Friday, October 30, 2009

hating that surgeon

the surgeon who did the procedure called me to see how everything was feeling....when i said that it felt sorer than she had led me to believe she really didn't want to hear about it. i did say that the med student or intern who inserted the iv really botched it up and she said, "i'll have to find out who that was".

so. my question is...doesn't she know who was in her or? for all i know a monkey could have done the operation. i was out on that michael jackson juice.
honestly, i think drs should have to experience all the procedures they do themselves. i could tell she had little or no interest in actually listening to what i had to say. feeling like it was amateur day at mt. sinai.

feeling less sore today and going for walk outside. want to enjoy as much of this good weather as i can while i can.

Thursday, October 29, 2009

sporting a port










so i'm posting the photos of my arm 2 days after getting an iv so i could get a port in. i am so angry that the surgeon or anesthesiologist allowed an idiot intern to do this. when he missed the vein initally, he said, "oh this is so embaressing" as he continued to dig for a vein. ironically, i got this procedure to save my one arm from getting all the veins blown by the 18 weeks of infusions. the whole procedure was kind of bizarre from the get go. met w/ the surgeon on monday. she was lovely, very nice and said that it was kind of a big nothing - that i'd feel sore but not a lot of pain or a big deal. i'm starting to really not trust any of the doctors when they say that.


she'd had a xlation for tuesday morning and when she offered it, i figured, "why not"? otherwise i'd spend the week kind of waiting for the procedure. i should have waited. it kind of ruined all the healthy, great exercise i was doing. i didn't really anticipate that i would feel like a car had hit my left side (side where she put the port in) or that i'd go home, pop 2 percosets, grab an ice pack and pass out for 4 hours. kind of a precursor to how i might feel on a bad post cheom day. so now my left side hurts more that my right side - the side where i had the lumpectomy and the lymph node dissection. really sucks.


for me, too, i think the port made the whole process feel like it was real and it was imminent. i've been able to avoid feeling like that but there's no denying that all this shit is going down and soon.


Wednesday, October 28, 2009

i chose the name the shit storm when i dropped off my daughter, emma, one day at school. she was asking me about the treatments i'd be going through and i just said, "it's going to be a shit storm". we looked at each other and started laughing. but it is. going to be a shit storm.

since being diagnosed, everything i've learned and have been told continues to pile up and seem worse and worse. and i'm not even a worst case scenario.

my tumor was found on an annual mammogram. thinking it would be an uneventful one, i'd scheduled my mammogram sept. 4th, the friday before labor day. i was planning to meet my husband, howard, for a boozy lunch at locanda verde as a good way to start the holiday weekend. it wasn't until they'd pulled me in for the 8th time for another view that i realized that all was not going as planned. the technician said that the radiologist wanted to do an ultrasound and that she'd be in shortly to explain why.

the radiologist came in and apologized for making me wait so long but that she'd pulled all my films from 1998 and that she was seeing something that she'd never seen before and that she wanted to get a closer look at it. was i ok with that? are you ever ok with that?

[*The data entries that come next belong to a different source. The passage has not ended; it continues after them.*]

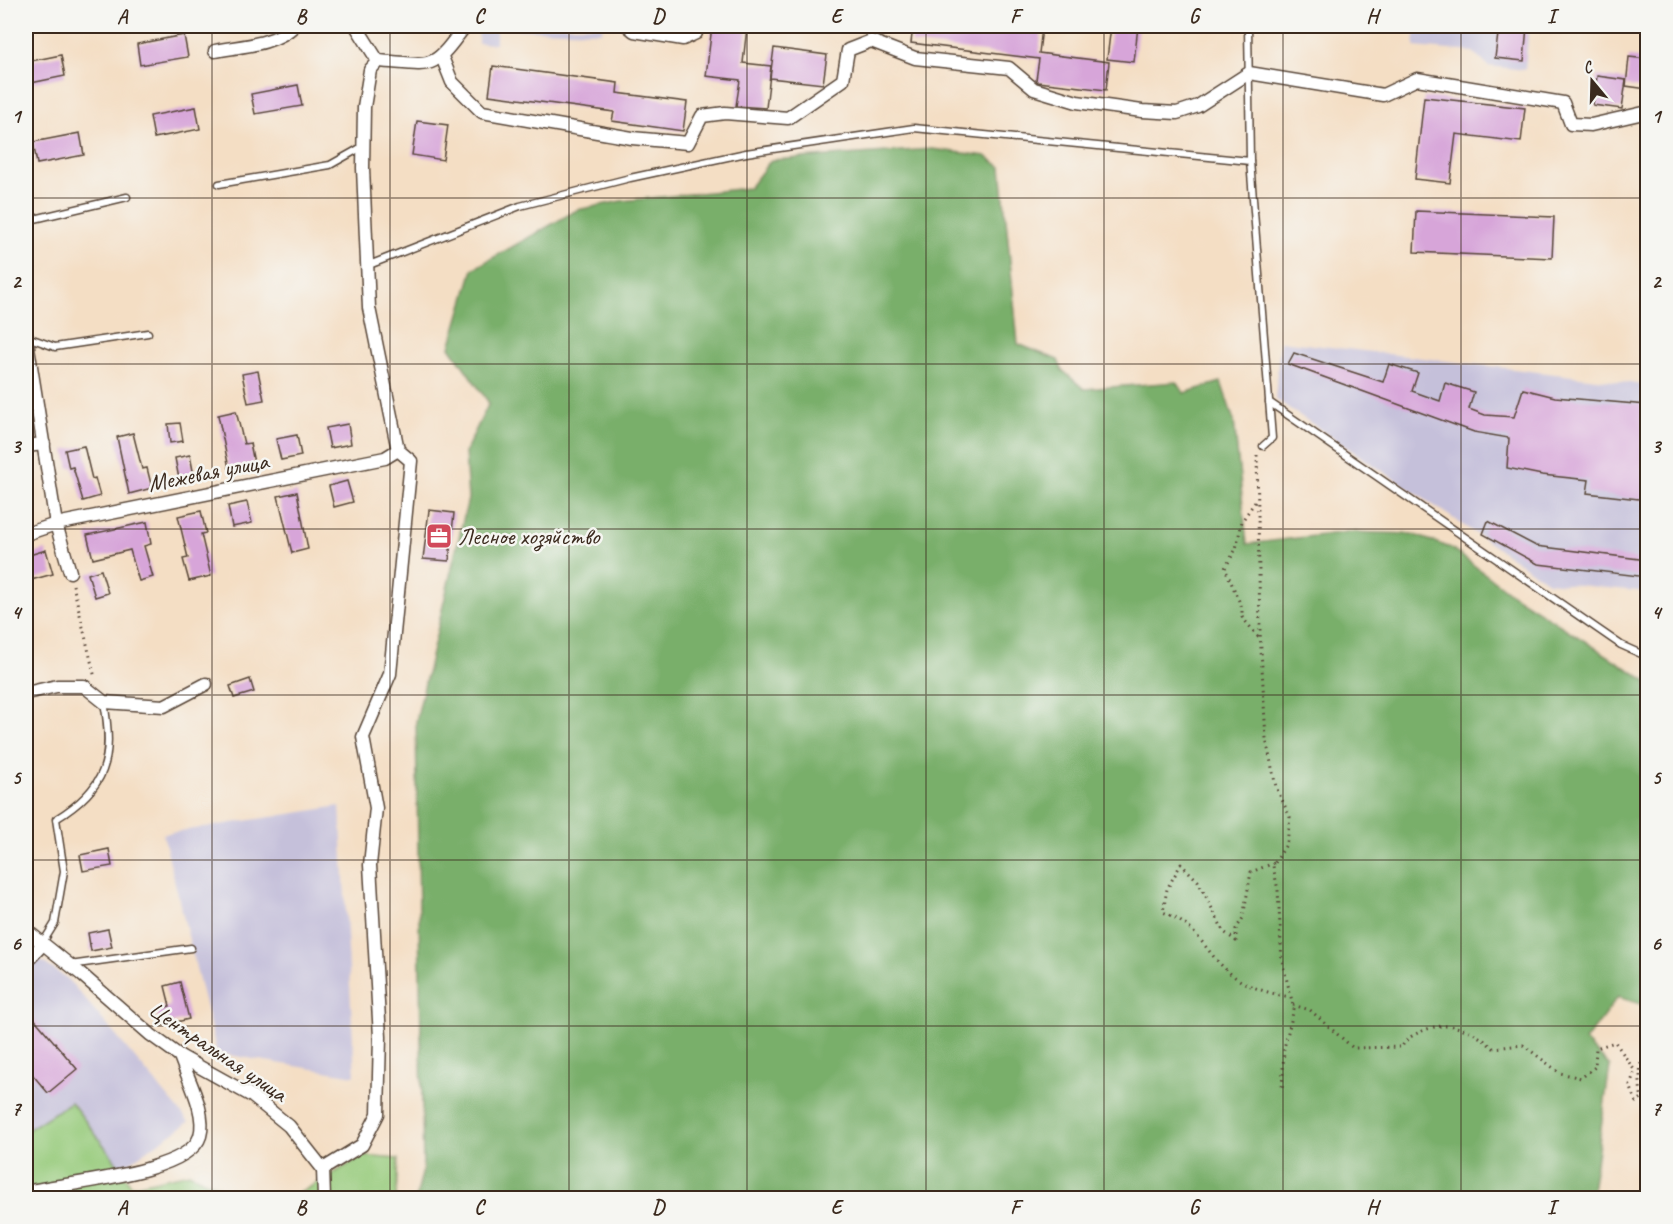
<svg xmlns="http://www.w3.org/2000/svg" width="1673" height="1224" viewBox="0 0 1673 1224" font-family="Caveat,sans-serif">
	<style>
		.industrial { fill: #c5c0da }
		.green { fill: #97cb7b; stroke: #697a4c; stroke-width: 1.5 }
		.forest { fill: #79af6b; stroke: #5a6c44; stroke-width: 1.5 }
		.building { fill: #d7a5d9 }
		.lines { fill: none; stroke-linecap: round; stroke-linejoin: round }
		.lane-casing { stroke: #574537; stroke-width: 9 }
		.street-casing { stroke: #574537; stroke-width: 15 }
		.path { stroke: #574537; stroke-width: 3; stroke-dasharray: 1.5 4.5; stroke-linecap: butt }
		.lane { stroke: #fff; stroke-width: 6 }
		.street { stroke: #fff; stroke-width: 12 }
		.grid { fill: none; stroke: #3b2a1e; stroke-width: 1.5; stroke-opacity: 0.55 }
		.labels { text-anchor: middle; stroke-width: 5; stroke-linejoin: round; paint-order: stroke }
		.street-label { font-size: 24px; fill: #3b2a1e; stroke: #f6f6f2 }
		.poi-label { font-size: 24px; fill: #3b2a1e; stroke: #f6f6f2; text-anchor: start }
		.neatline { fill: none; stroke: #3b2a1e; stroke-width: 2 }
		.grid-label { font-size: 20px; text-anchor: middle; font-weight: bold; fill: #3b2a1e }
	</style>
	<rect width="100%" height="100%" fill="#f6f6f2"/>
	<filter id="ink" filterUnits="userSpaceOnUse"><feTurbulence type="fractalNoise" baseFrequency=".0167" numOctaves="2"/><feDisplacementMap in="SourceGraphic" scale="12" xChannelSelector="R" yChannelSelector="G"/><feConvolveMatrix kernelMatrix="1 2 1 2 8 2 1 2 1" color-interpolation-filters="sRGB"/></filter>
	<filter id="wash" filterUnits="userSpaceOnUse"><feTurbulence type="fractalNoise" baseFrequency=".008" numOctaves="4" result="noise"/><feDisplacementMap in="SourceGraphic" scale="24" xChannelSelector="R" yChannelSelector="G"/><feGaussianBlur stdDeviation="1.35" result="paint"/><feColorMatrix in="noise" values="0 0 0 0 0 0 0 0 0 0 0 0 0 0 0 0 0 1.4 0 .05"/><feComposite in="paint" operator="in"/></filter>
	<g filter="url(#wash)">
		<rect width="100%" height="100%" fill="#f4dec4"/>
		<g class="industrial">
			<polygon points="479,26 603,26 601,32 496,29 496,44 478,43"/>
			<polygon points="1416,26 1529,26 1525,70 1488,66 1473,52 1414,47"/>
			<polygon points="1280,341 1647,385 1647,592 1548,582 1275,399"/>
			<polygon points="340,806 355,1076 217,1053 163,834"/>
			<polygon points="26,951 68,979 189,1122 121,1168 72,1102 26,1131"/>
		</g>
		<g class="green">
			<polygon points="71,1102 121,1168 131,1186 189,1173 243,1198 26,1198 26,1131"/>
			<polygon points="363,1156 398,1159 396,1198 291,1198"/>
		</g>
		<polygon class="forest" points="932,149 986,156 1001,167 1018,344 1058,360 1062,370 1084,389 1177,382 1184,393 1221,382 1234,421 1247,544 1348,532 1412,534 1451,548 1513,595 1647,681 1647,1006 1618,997 1585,1041 1610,1066 1591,1198 416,1198 423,1170 416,721 468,499 465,452 489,403 450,347 473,269 577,210 621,201 749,188 771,160"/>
		<g id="blocks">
			<g class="building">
				<polygon points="712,26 747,27 743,63 771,66 766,108 736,106 740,80 706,76"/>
				<polygon points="913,26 1021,26 1042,28 1039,53 1109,62 1106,90 1038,82 1036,80 1039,59 911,43"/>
				<polygon points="1111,26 1138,26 1134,62 1107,59"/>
				<polygon points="1499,26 1527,26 1524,61 1495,58"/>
				<polygon points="184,35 188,57 140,65 137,44"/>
				<polygon points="774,48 827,55 823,84 770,78"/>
				<polygon points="61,55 65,76 26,84 26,62"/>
				<polygon points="1629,57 1647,59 1647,89 1626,86"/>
				<polygon points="493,66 618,83 617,93 687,102 683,131 612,121 614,112 489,95"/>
				<polygon points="1597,76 1626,80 1622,109 1593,105"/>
				<polygon points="298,85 302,106 255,114 251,94"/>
				<polygon points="1424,97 1525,108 1521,142 1456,134 1450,183 1415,179"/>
				<polygon points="196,107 200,129 154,138 150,116"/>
				<polygon points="417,121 448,125 443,160 412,155"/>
				<polygon points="80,133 84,155 37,164 33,142"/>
				<polygon points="1416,211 1554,217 1552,258 1414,252"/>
				<polygon points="1294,353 1383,382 1389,364 1418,373 1412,391 1440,401 1445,383 1474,392 1469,409 1485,415 1514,417 1523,389 1555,397 1647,405 1647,500 1587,493 1589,480 1542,475 1507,468 1509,438 1474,432 1288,364"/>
				<polygon points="258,371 264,400 248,403 242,374"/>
				<polygon points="236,411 244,444 250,443 254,463 229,468 218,415"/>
				<polygon points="180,423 183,441 170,443 168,424"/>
				<polygon points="348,424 351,444 330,448 326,428"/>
				<polygon points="133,433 142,469 147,468 152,488 129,494 117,437"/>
				<polygon points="297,435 301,456 281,460 276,439"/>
				<polygon points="84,446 92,479 95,478 100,496 83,501 73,467 69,468 65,450"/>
				<polygon points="190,455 194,476 179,479 175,458"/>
				<polygon points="347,481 353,502 334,507 329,486"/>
				<polygon points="297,492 308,549 292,553 278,496"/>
				<polygon points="247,502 252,523 232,527 228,506"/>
				<polygon points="429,510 454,513 449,561 423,559"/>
				<polygon points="201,511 206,533 201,534 211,576 189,581 183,559 188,558 178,516"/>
				<polygon points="1488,521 1536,546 1647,560 1647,577 1538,564 1483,534"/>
				<polygon points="147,522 151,544 144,546 153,577 139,581 130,550 93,559 87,535"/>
				<polygon points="46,550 53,574 31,580 26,556"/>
				<polygon points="101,570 108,593 95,597 88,574"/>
				<polygon points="250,679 254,692 234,698 230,686"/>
				<polygon points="109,849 112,866 83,871 80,855"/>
				<polygon points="108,929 112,947 91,951 88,933"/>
				<polygon points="180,982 189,1019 160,1026 156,1010 170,1006 165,986"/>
				<polygon points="26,1009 77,1069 48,1093 26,1067"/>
			</g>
		</g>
	</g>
	<g filter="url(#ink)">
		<use href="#blocks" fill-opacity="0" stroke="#574537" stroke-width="1.5"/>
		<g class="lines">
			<defs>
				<g id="lane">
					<polyline points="1248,26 1250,161 1272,438 1263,446"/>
					<polyline points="219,184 330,165 362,147"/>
					<polyline points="26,221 127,197"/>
					<polyline points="369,265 520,206 630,178 746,153 914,128 1250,161"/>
					<polyline points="27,337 55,347 148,333"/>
					<polyline points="1269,402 1621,645 1648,657"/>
					<path d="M42 944 55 923 64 871 56 819C107 788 114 759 104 702"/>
					<polyline points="70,965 191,948"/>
				</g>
				<g id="street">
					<polyline points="628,26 634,31 683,39 696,33 697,26"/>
					<path d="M215 51C241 46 274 45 294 26"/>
					<polyline points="442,57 452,82 482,112 632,138 688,143 702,116 725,113 788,118 843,80 848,50 871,41 915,58 1009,68 1034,89 1077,102 1142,111 1177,113 1198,106 1249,73 1383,95 1417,79 1563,103 1571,124 1591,125 1648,112"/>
					<path d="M378 61C434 65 431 72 465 26"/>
					<polyline points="26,335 56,524 70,572"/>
					<polyline points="26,446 44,444"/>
					<polyline points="26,534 56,524 385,458 398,450"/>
					<polyline points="26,693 57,686 84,686 104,702 164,706 206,684"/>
					<polyline points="26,930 81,974 151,1035 180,1056 252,1096 289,1126 323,1169"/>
					<polyline points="26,962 42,945"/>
					<polyline points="323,1169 362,1145 378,1114 380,1037 370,865 376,808 363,737 390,674 411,461 398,450 369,308 363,168 364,107 370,70 378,61 356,26"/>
					<polyline points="323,1169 324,1198"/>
					<path d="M26 1192C63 1183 189 1174 200 1136 207 1112 187 1078 180 1056"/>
				</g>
			</defs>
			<use href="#lane" class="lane-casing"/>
			<use href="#street" class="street-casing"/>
			<g class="path">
				<polyline points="1257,455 1260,631 1266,739 1276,787 1290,817 1287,843 1273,866 1278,890 1282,961 1294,1009 1284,1048 1282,1090"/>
				<polyline points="1255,502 1242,521 1236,549 1225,568 1242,608 1242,617 1260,639"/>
				<polyline points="73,585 95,678"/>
				<path d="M1274 863 1251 872 1243 918 1236 929V941L1224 932 1198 881 1181 864 1167 889 1163 912C1201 928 1203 951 1231 974 1248 988 1269 993 1290 997"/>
				<path d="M1293 1005 1310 1010 1353 1048 1402 1047C1405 1039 1413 1035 1420 1032 1447 1019 1472 1028 1493 1048L1523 1045 1560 1073 1581 1078 1595 1067 1596 1048 1615 1042 1635 1071 1630 1085 1636 1102 1642 1098C1639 1088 1640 1073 1641 1062L1648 1060"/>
				<polyline points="1566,1193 1588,1198"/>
				<polyline points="1615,1198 1648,1190"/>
			</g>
			<use href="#lane" class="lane"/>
			<use href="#street" class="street"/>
		</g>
	</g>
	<path class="grid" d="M212 26V1198M390 26V1198M569 26V1198M747 26V1198M926 26V1198M1104 26V1198M1283 26V1198M1461 26V1198M26 198H1648M26 364H1648M26 529H1648M26 695H1648M26 860H1648M26 1026H1648"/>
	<defs>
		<symbol id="office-square" viewBox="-11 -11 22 22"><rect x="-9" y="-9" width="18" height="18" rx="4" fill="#d1495b" stroke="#f6f6f2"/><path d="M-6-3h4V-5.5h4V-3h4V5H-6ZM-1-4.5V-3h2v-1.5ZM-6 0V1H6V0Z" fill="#fff"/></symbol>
	</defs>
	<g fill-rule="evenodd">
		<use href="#office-square" x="424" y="521" width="30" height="30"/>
	</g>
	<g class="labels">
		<g class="street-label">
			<text transform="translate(208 472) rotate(-11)" y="8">Межевая улица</text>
			<text transform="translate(218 1051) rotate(34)" y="8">Центральная улица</text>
		</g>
		<g class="poi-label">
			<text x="458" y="544">Лесное хозяйство</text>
		</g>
	</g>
	<rect width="1673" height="1224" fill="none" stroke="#f6f6f2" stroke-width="66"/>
	<g transform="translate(1592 81) rotate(341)" stroke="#f6f6f2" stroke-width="4.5" paint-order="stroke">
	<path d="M0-4.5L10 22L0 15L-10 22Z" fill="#3b2a1e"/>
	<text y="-9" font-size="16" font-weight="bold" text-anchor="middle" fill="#3b2a1e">С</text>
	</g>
	<rect x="33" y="33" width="1607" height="1158" class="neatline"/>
	<g class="grid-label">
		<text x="122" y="23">A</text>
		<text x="301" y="23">B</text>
		<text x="479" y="23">C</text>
		<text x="658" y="23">D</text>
		<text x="836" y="23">E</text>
		<text x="1015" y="23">F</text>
		<text x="1194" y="23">G</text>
		<text x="1372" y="23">H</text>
		<text x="1551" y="23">I</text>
		<text x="16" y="123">1</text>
		<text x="1656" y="123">1</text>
		<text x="16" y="288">2</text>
		<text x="1656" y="288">2</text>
		<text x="16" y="453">3</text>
		<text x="1656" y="453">3</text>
		<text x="16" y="619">4</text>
		<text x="1656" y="619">4</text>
		<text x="16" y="784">5</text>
		<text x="1656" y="784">5</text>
		<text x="16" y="950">6</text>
		<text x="1656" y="950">6</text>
		<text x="16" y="1115">7</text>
		<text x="1656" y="1115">7</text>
		<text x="122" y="1214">A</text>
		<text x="301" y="1214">B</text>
		<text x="479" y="1214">C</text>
		<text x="658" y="1214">D</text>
		<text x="836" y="1214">E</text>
		<text x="1015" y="1214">F</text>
		<text x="1194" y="1214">G</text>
		<text x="1372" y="1214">H</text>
		<text x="1551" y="1214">I</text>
	</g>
</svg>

she proceeded to locate the spot / tumor on the ultrasound and showed it to me. it was dark and dense. again, she gently told me this was a lump that oftentimes turned out to be nothing but that when it was dark like this that it sometimes was an indication that something was not right. she measured it and said that she'd like to schedule me for a core biopsy. because of my timing, she couldn't schedule it until wednesday of the following week.

if there's anything to be learned from this i would advise women to schedule their mammograms early in the week, so if there is a problem, they can get it looked at before the weekend. my timing sucked as i now had a 3 day weekend to get through, knowing that there was something that they were looking at. funny how sometimes you have a feeling that all is not right but you don't want to give into that fear. i kept telling myself that lots of women have to have biopsies and that for most, it's nothing. it didn't help matters for me that they'd been following micro-calcifications for the past 2 years and that this mass that they saw was right next to them. this year was (of course) the year that i'd actually gone a year between mammograms. up unitl then, they'd been watching it every 6 months.